Everywhere we turn in the philosophy of mind we see various talk of “revolution”. I admit that I have, at times, given into the easy temptation to “turn the rugs over” and declare a sweeping intellectual coup, having at least grasped “what is truly the case”. Don’t get me wrong, I do think that a lot of “underbrush” needs to be swept away from our Cartesian and ontotheological heritage. We need to, for example, thoroughly expunge homuncular thinking, no easy task given that ontotheology is built into our linguistic forms of life. It is hard conceptual work to develop theoretical vocabularies that move away from that heritage, yet make enough sense as to be understood and accepted by the mind that is constructed by that heritage (since it is precisely  that mind which is faced with the task of consciously understanding the world around it).

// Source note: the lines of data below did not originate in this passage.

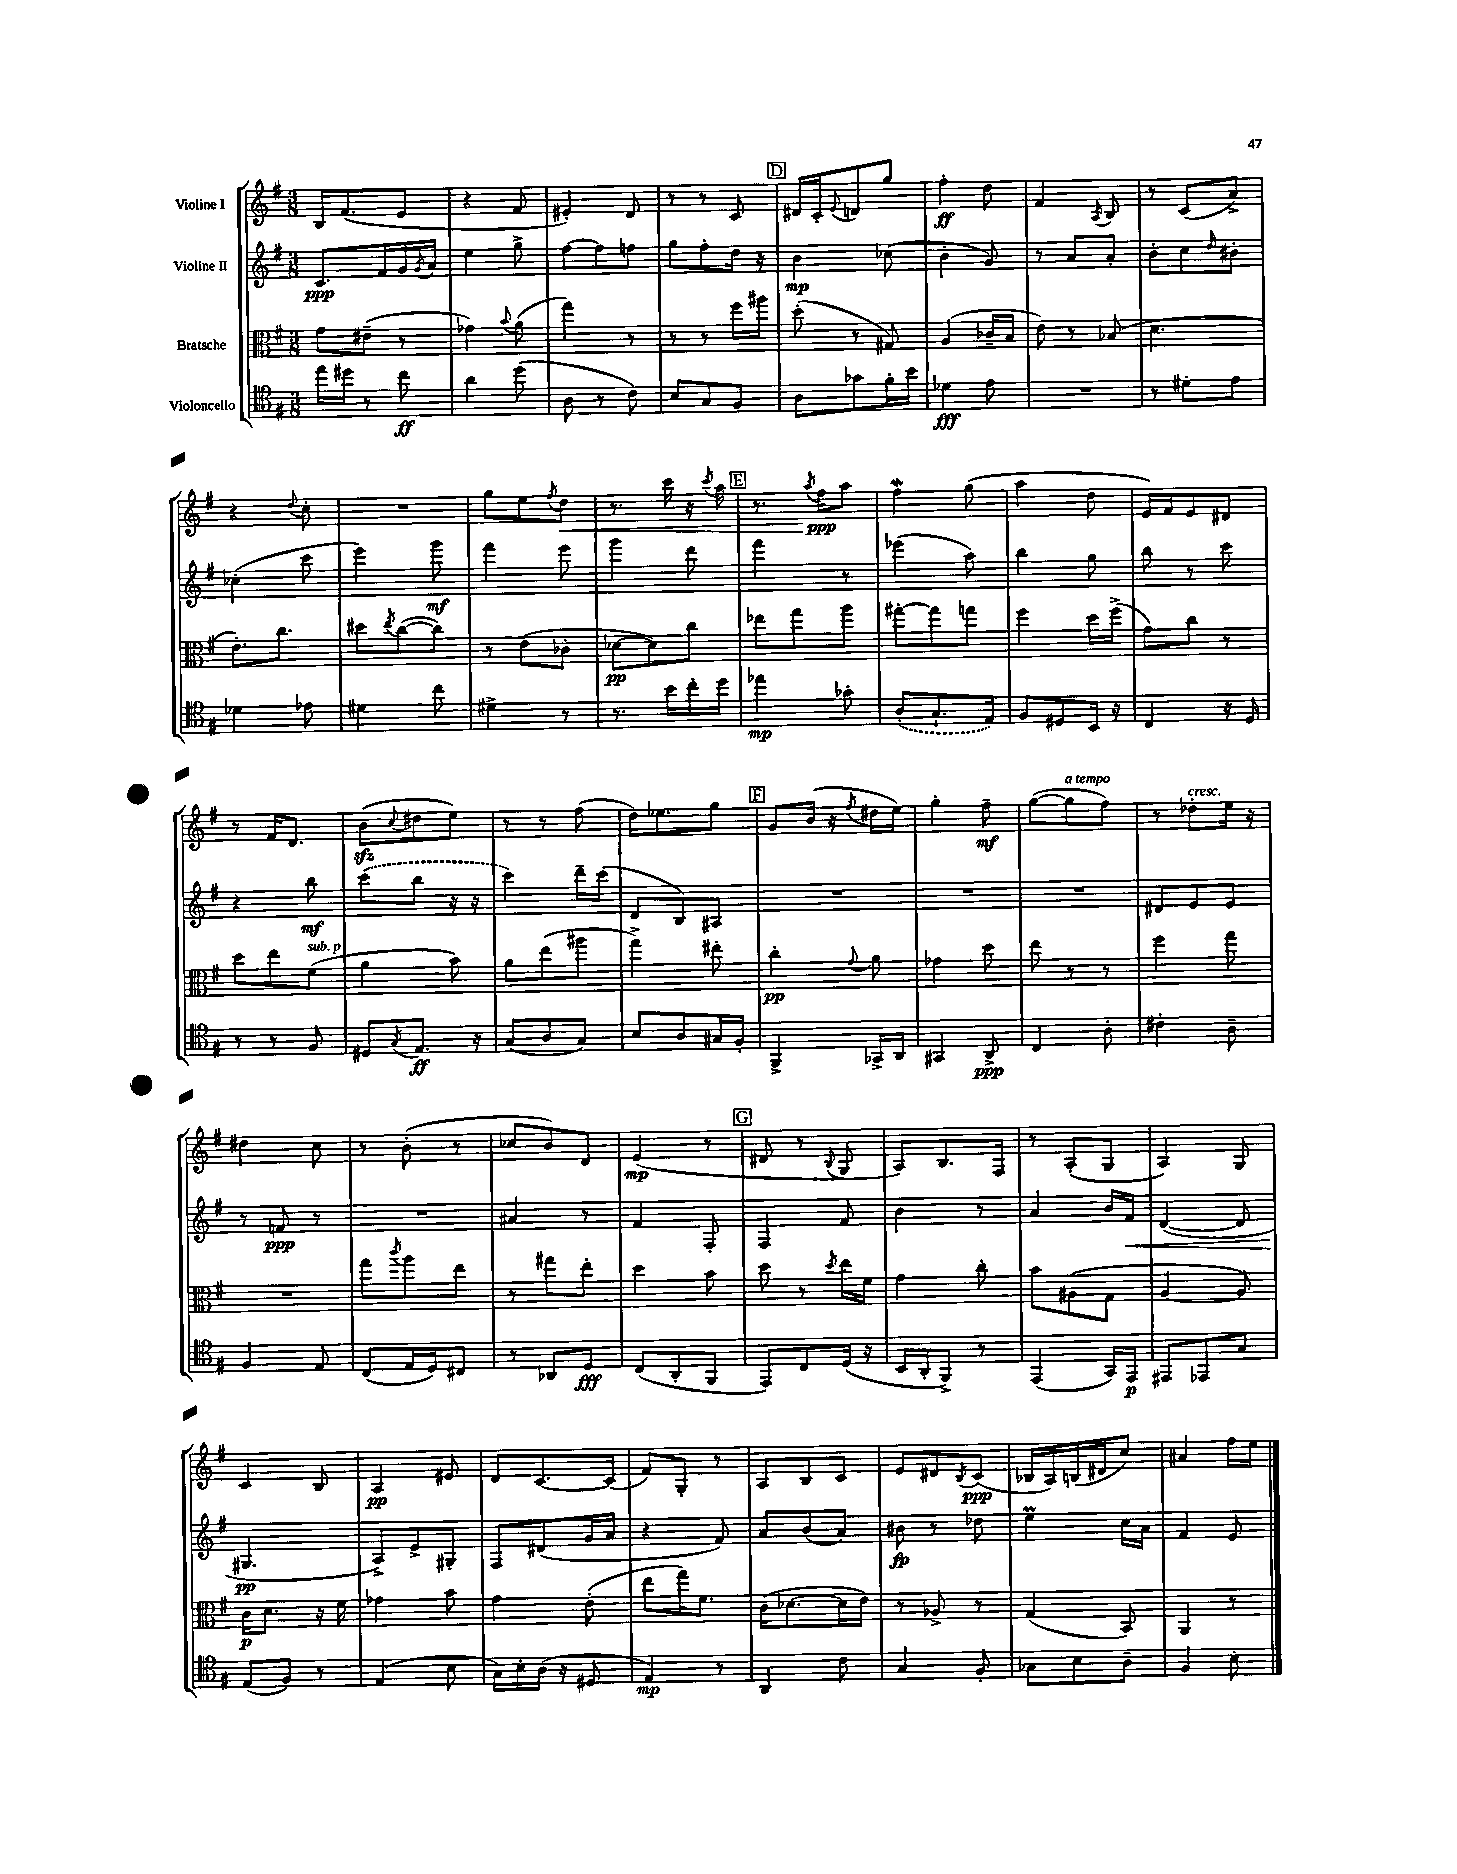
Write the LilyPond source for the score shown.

<<
\new StaffGroup <<
\new Staff = "s0" \with { instrumentName = "Violine I" } {
    \clef treble \key g \major \numericTimeSignature \time 3/8
    b16 fis'8.( e'8 |
    r4 fis'8 |
    eis'4-.) d'8 |
    r8 r8 c'8 |
    \mark \markup { \box "D" } dis'16 c'16-. \appoggiatura { e'8 } d'8 g''8 |
    fis''4-.\ff d''8 |
    fis'4 \acciaccatura { a8 } b8 |
    r8 c'8( a'8->) |
    r4 \appoggiatura { d''8 } c''8-. |
    R4. |
    g''8 e''8 \acciaccatura { fis''8 } d''8\< |
    r8. c'''16 r16 \acciaccatura { c'''8 } a''16 |
    \mark \markup { \box "E" } r8. \acciaccatura { a''8 } fis''16\ppp\! a''8 |
    fis''4\mordent g''8( |
    a''4 d''8 |
    e'16) fis'16 e'8 dis'8 |
    r8 fis'16 d'8. |
    b'8\sfz( \appoggiatura { c''8 } dis''8 e''8) |
    r8 r8 fis''8( |
    d''16) ees''8. g''8 |
    \mark \markup { \box "F" } g'8 b'16( r16 \acciaccatura { fis''8 } dis''16 e''16) |
    g''4-. fis''8--\mf |
    g''8~( g''8^\markup { \italic "a tempo" } fis''8) |
    r8 des''8-.^\markup { \italic "cresc." } e''16 r16 |
    dis''4 c''8 |
    r8 b'8-.( r8 |
    ces''8 b'8) d'8 |
    e'4\mp( r8 |
    \mark \markup { \box "G" } dis'8 r8 \appoggiatura { b8 } g8 |
    a8) b8. fis16 |
    r8 a8-.( g8 |
    a4) g8 |
    c'4 b8 |
    a4\pp eis'8 |
    d'8 c'8.~ c'16( |
    fis'8) g8-. r8 |
    a8 b8 c'8 |
    e'8 dis'8 \acciaccatura { b8 } c'8\ppp( |
    bes16 a16) b16( dis'16 c''8) |
    ais'4 fis''16 e''16 \bar "|." |
}
\new Staff = "s1" \with { instrumentName = "Violine II" } {
    \clef treble \key g \major \numericTimeSignature \time 3/8
    c'8.\ppp fis'16 g'16 \acciaccatura { g'8 } a'16 |
    e''4 g''8-> |
    fis''8~ fis''8 f''8 |
    g''8 fis''8-. d''16 r16 |
    \mark \markup { \box "D" } b'4\mp ces''8( |
    b'4-. g'8) |
    r8 a'8 a'8-. |
    b'8-. c''8 \grace { d''16 } bis'8-. |
    ces''4-.( c'''8 |
    e'''4) g'''8\mf |
    fis'''4 e'''8 |
    g'''4 d'''8 |
    \mark \markup { \box "E" } fis'''4 r8 |
    ees'''4( a''8) |
    b''4 g''8 |
    b''8 r8 c'''8 |
    r4 b''8\mf |
    \once \slurDashed c'''8( b''8 r16 r16 |
    c'''4) d'''16-- c'''16( |
    d'8 b8) ais8 |
    \mark \markup { \box "F" } R4. |
    R4. |
    R4. |
    dis'8 e'8 e'8 |
    r8 f'8\ppp r8 |
    R4. |
    ais'4 r8 |
    fis'4 fis8-. |
    \mark \markup { \box "G" } fis4 fis'8 |
    b'4 r8 |
    a'4 b'16 fis'16\< |
    d'4~( d'8 |
    gis4.\pp\! |
    a8->) e'8-> gis8-. |
    fis8 dis'8( g'16 a'16 |
    r4 fis'8) |
    a'8 b'8( a'8) |
    bis'8\fp r8 des''8 |
    e''4\prall c''16 a'16 |
    fis'4 e'8 \bar "|." |
}
\new Staff = "s2" \with { instrumentName = "Bratsche" } {
    \clef alto \key g \major \numericTimeSignature \time 3/8
    g'8 eis'8--( r8 |
    ges'4) \appoggiatura { b'8 } a'8( |
    g''4) r8 |
    r8 r8 fis''16 ais''16 |
    \mark \markup { \box "D" } d''8-.( r8 gis8) |
    a4( ces'16-- b16 |
    e'8) r8 bes8( |
    d'4. |
    e'8.-.) c''8. |
    dis''8 \acciaccatura { e''8 } c''8~( c''8) |
    r8 e'8( ces'8-. |
    des'8~\pp des'8) c''8 |
    \mark \markup { \box "E" } ees''8 g''8 a''8 |
    gis''8~-. gis''8 g''8 |
    fis''4 d''16 fis''16->( |
    g'8) c''8 r8 |
    d''8 e''8 fis'8^\markup { \italic "sub. p" }( |
    a'4 b'8) |
    a'8 e''8( ais''8 |
    g''4->) eis''8-. |
    \mark \markup { \box "F" } c''4-.\pp \appoggiatura { g'8 } a'8 |
    ges'4 d''8 |
    e''8 r8 r8 |
    fis''4 g''8 |
    R4. |
    g''8 \acciaccatura { c'''8 } a''8 e''8 |
    r8 gis''8 e''8-. |
    d''4 b'8 |
    \mark \markup { \box "G" } d''8 r8 \acciaccatura { d''8 } e''16 fis'16 |
    g'4 c''8-. |
    b'8 ais8( g8 |
    a4~ a8) |
    c'16\p d'8. r16 fis'16 |
    ges'4 b'8 |
    g'4 e'8-.( |
    e''8 g''16) fis'8. |
    c'16( des'8.~ des'16 e'16) |
    r8 aes8-> r8 |
    g4( b,8) |
    a,4 r8 \bar "|." |
}
\new Staff = "s3" \with { instrumentName = "Violoncello" } {
    \clef tenor \key g \major \numericTimeSignature \time 3/8
    e''16 dis''16 r8 c''8\ff |
    a'4 d''8( |
    a8 r8 c'8) |
    b8 g8 fis8 |
    \mark \markup { \box "D" } a8 ges'8 fis'16-. b'16 |
    des'4\fff e'8 |
    R4. |
    r8 dis'8-. e'8 |
    des'4 ees'8 |
    dis'4 c''8 |
    dis'4-> r8 |
    r8. b'16 c''16-. d''16 |
    \mark \markup { \box "E" } ees''4\mp ges'8-. |
    \once \slurDashed a8-.( g8.-! e16) |
    fis8 dis8 b,16 r16 |
    c4 r16 d16 |
    r8 r8 fis8 |
    dis8 \acciaccatura { g8 } e8.\ff r16 |
    g8( a8 g8) |
    b8 a8 gis16 fis16-. |
    \mark \markup { \box "F" } fis,4-> ges,16-> a,16 |
    gis,4 a,8->\ppp |
    c4 a8-. |
    cis'4-. a8-- |
    fis4 e8 |
    c8( e16 d16) cis8 |
    r8 aes,8 d8\fff |
    c8( a,8-. fis,8 |
    \mark \markup { \box "G" } e,8) c8 d16( r16 |
    b,16 a,16-. fis,8->) r8 |
    e,4( g,16) e,16\p |
    eis,8 ees,8 g8 |
    e8( fis8) r8 |
    e4( b8 |
    g16) b16-. a16( r16 dis8 |
    e4\mp) r8 |
    a,4 c'8 |
    g4 fis8-. |
    ges8 b8 a8-- |
    fis4 b8-. \bar "|." |
}
>>
>>
\layout { \context { \Score \remove "Bar_number_engraver" } }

Philosophy of mind then can be seen as a kind of exercise in conceptual experimentation or concept construction. Science investigates reality and philosophy generates the conceptual framework to talk about and understand that investigation. This is not an original statement. Thinkers before me (such as Deleuze) have accepted similar conceptions of what philosophy can and should do for science. When asked about his research in an interview, it is reported that Deleuze answered by saying “Bergson lamented that modern science lacked a metaphysics. I want to provide that metaphysics, and hence, I think of myself as a pure metaphysician.”

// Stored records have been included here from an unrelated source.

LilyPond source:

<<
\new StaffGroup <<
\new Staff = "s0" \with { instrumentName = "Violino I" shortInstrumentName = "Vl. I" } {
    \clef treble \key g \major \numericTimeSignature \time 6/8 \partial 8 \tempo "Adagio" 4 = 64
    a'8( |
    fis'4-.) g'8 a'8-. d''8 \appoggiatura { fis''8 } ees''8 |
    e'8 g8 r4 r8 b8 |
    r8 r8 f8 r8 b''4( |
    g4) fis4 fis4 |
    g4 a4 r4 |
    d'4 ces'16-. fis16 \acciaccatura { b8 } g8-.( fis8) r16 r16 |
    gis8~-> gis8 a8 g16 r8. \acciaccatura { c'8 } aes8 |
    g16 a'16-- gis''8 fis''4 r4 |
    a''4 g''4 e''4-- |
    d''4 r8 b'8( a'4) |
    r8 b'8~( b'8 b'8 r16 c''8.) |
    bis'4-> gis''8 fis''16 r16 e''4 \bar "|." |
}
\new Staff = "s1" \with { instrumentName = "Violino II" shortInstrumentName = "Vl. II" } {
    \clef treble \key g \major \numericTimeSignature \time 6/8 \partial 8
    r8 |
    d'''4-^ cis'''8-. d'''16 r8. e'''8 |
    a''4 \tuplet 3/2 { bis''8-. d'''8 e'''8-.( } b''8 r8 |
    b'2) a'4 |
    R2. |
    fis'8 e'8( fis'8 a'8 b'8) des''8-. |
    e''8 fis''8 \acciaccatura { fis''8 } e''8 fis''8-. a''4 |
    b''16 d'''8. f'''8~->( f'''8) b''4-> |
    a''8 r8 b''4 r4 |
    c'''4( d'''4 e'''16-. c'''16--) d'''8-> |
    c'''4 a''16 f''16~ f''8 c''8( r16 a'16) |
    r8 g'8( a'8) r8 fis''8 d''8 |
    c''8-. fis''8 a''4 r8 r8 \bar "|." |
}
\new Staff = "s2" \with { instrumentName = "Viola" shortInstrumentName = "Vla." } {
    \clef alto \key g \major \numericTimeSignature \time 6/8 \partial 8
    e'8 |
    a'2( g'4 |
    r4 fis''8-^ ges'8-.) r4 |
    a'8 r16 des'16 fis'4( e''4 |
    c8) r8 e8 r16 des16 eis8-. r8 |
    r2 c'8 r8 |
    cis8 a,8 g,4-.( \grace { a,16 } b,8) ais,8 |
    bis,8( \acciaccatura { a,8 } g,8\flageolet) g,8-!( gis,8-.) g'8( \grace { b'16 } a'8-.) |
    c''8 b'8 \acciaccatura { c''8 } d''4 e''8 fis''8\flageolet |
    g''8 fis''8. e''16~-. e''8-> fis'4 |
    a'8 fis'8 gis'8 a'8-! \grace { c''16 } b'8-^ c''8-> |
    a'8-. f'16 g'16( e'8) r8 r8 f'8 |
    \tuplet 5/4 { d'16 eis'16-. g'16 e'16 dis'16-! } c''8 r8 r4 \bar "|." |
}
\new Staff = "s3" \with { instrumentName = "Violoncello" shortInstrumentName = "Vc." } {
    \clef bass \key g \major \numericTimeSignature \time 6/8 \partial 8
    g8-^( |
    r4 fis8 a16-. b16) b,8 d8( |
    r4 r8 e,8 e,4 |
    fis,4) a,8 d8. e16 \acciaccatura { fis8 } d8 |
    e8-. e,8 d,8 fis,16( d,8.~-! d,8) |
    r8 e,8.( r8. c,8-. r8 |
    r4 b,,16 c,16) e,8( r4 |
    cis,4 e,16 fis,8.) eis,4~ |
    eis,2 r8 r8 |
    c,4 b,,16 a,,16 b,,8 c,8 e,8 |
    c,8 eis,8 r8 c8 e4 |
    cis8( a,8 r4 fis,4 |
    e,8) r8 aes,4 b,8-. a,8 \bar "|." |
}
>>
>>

Metaphysics has a bad rap because of its historical associations with ontotheology and speculative pseudoscience. But I agree with Deleuze that we need to rehabilitate metaphysics. The classic essentialist ways of thinking simply cannot handle the complexity and dynamical properties being discovered in modern science, especially the life sciences. It seems that life has formed a brilliant habit of breaking all previous habits in the way it sustains itself through time. I contend, along with Deleuze and other developmentally oriented thinkers, that the problem of speciation and morphogenetic individuation is a paradigm model for thinking about the philosophy of mind. Deleuze helps us avoid problematic questions like, “What is the essence of the mind?”. Rather than talking about necessary and sufficient conditions, Deleuze wants to ask, “How did the mind evolve over time? What were the singularities and highest points of intensity that pushed/pulled humans into our contingent historical pathway?”

Some of my favorite points of highest intensity in human history include bipedalism, opposable thumbs, joint attention, tool construction, singing and music, symbolic thinking (systematicity in reference and compositionality), meta-awareness, introspection, theory of mind, philosophy, the scientific revolution, the information age, and, last but not least, the internet: the very tool that is allowing you, the reader, to hopefully receive these words as a stimulus for the development of interesting ideas in your brain many miles away. What do my readers think? What are the highest points of intensity for human evolution?